- What to work on
1. In the description of the speed-governing mechanism, substitute "wire rope" for "cable" and write out the part that opens with the words containing "As the winding" and closes with "of a bobbin.".
2. List every part identified by a reference number in the paragraph of the speed-governing mechanism description that begins "A shell 37".
3. Carry on the description of the speed-governing mechanism, starting right after its final sentence.

═════ Excerpt provided

It should be noted that the cam 1 has two inclines, one determining the increase of speed at the commencement of the ascent of the carriage, the other the decrease of speed at the end of the ascent. Preferably the mechanism is completed by a suitable brake, 'for instance a band-brake of which the drum 31 is seen, integral with the cam 1, this brake being intended to prevent the stalling of the cam 1 (due to the effect of inertia) and the passing beyond its dead point; the cam moved by the axle 2 performs a complete revolution for the complete supplying of yarn to the spindle.

The working of the mechanism is as follows:

As the winding of the bobbin proceeds the cam 1 rotates round the axle 2 raising the roller 6 and its axle 7, which rocks the articulated lever 12, raises the grooved pulley 16 and by means of the cable 28 lifts the lever 29 driving the changespeed apparatus 30 controlling the speed. The cam 1 thus subjects the speed to a first law of variation, the period of which is equal to the duration of winding of a bobbin.

On the other hand, in proportion to the rotation of the cam 1 by reason of the displacement of the axle 7, the movable slide 9 under the action of the connecting rod 11 imparts a translatory movement to its attachment 27 which undergoes a displacement increasing as the axle 7 moves away from the centre of the cam 1.

There is therefore for each stroke of the rod 11, a displacement of the attachment 27, which displacement varies with the movement of the roller 6 away from the centre of the cam 1 and which by its action on the cable 28 and the lever 29 of the change-speed gear 30, subjects the speed to a second law of variation, said variation having a period and extent variable according to the position of the cam.

It is therefore clear that by suitable adjustments effected by means of the milled button 14 and by displacing the axle 25, and by giving a suitable outline of the cam 1, the speed can be varied so that at any moment the speed required can be obtained.

I will now describe the modification illustrated in Figs. 4 to 8.

This modification is for the purpose of simplifying the construction while dispensing with the pedal on the shaft imparting the reciprocating movement to the ring rail or lifter rail, the movement corresponding to this movement being now transmitted bythe chain transmitting the movement of the axle affecting the ascent and descent of the ring rail or lifter rail the oscillations of which are combined with a general ascent to the cam axle of the governor; further the drive of the governor is effected from a point which gives the maximum of advantage. The rod 11 which slides in two fixed guides 17 is now given an alternating to and fro movement by means of the following mechanism.

A lever 32 pivotal about a fixed point 33 is articulated at 34 round a pivot fixed on the rod 11 and at 35 round a pivot fixed at the end of a rod 36.

A shell 37 connected by means of an arm 38 to the chain 39 transmitting the movement of the axle effecting the ascent and descent of the ring rail to the toothed pinion 5 is threaded on the rod 36, and owing to the balls 40 constantly driven during the working period by the spring 41 towards the conical bore 42 the shell can move in the direction of the arrow (Fig. 4) under the action of the chain 39 without moving the rod 36 while it actuates the said rod 36 when it moves in the other direction and this by reason of the pressure of the balls 40 round the rod 36.

══════════
═════ Dataset content

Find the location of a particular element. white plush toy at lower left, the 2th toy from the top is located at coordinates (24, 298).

══════════

- Final answers
1.
As the winding of the bobbin proceeds the cam 1 rotates round the axle 2 raising the roller 6 and its axle 7, which rocks the articulated lever 12, raises the grooved pulley 16 and by means of the wire rope 28 lifts the lever 29 driving the changespeed apparatus 30 controlling the speed. The cam 1 thus subjects the speed to a first law of variation, the period of which is equal to the duration of winding of a bobbin.

2. shell 37, arm 38, chain 39, toothed pinion 5, rod 36, balls 40, spring 41, conical bore 42

3.
An abutment 43 fixed on the rod 36 allows the automatic unclutching of the shell 37 when the latter is at the end of its course at the end of the rise of the ring rail.

An abutment 44 also fixed on the rod 36 allows the automatic clutching of the shell 37 (the unclutching having been produced by the abutment 43) when the latter has returned to its starting point at the time when the ring rail has returned before a fresh rise.

The operation of this mechanism differs solely from the operation of the mechanism previously described in that the reciprocating movement is obtained by means of the shell 37 fixed on the chain 39 instead of by the group comprising the pedal, rod and articulated levers.

The axle of the cam-shaft being given an oscillatory movement with a certain movement of rotation at each oscillation, the chain 36 is given an oscillatory movement with progression in the direction of the arrow (Fig. 4), for each of these oscillations there is a movement of the shell 37 in the direction contrary to the arrow which causes the lever 32 to pivot, the rod 36 being drawn in the other direction when the shell 37 no longer acts on it so that the lever 32 pivots in theother direction and the rod 11 is thus given beat movements.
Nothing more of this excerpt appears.